Dataset records ->
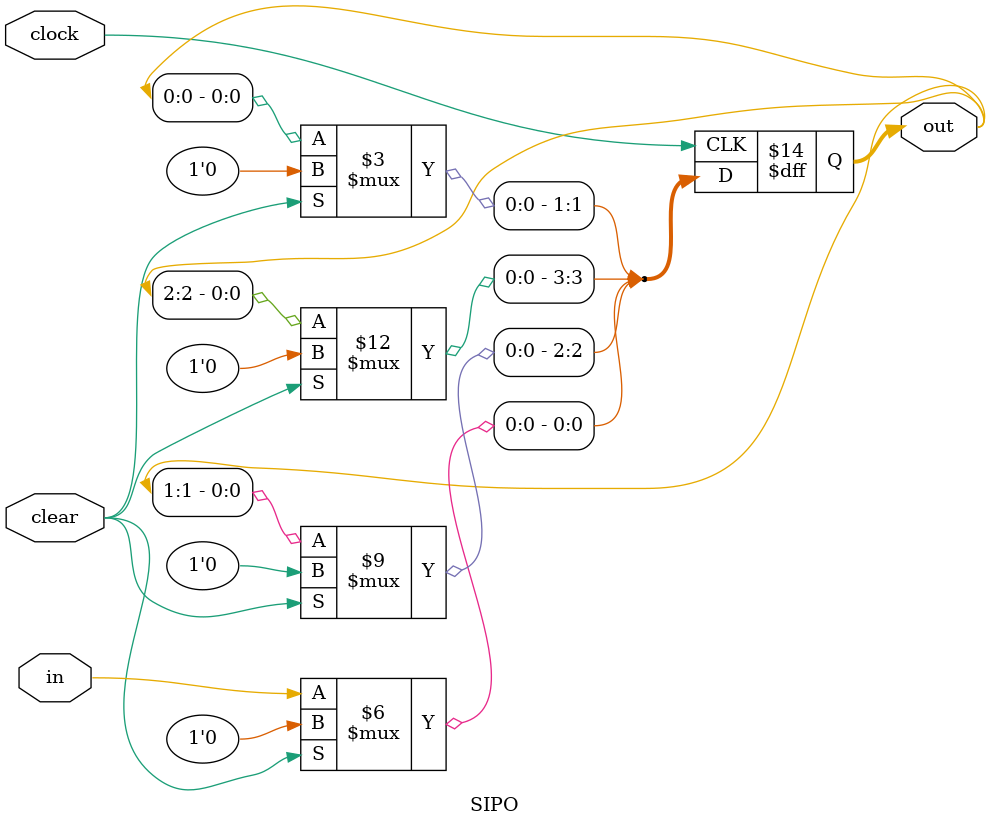
<source format=v>
module SIPO(clock, clear, in, out);
input clock, clear, in;
output [3:0] out;
reg         [3:0] out;

always @(negedge clock)
begin
  if(clear)
  begin
    out = 4'd0;
  end

  else
  begin
    out[3] = out[2];
    out[2] = out[1];
    out[1] = out[0];
    out[0] = in;
  end
end
endmodule

</source>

Task prompt ->
Except for the pictures, set down all of the records exactly.

Exercise result ->
<source format=v>
module SIPO(clock, clear, in, out);
input clock, clear, in;
output [3:0] out;
reg         [3:0] out;

always @(negedge clock)
begin
  if(clear)
  begin
    out = 4'd0;
  end

  else
  begin
    out[3] = out[2];
    out[2] = out[1];
    out[1] = out[0];
    out[0] = in;
  end
end
endmodule

</source>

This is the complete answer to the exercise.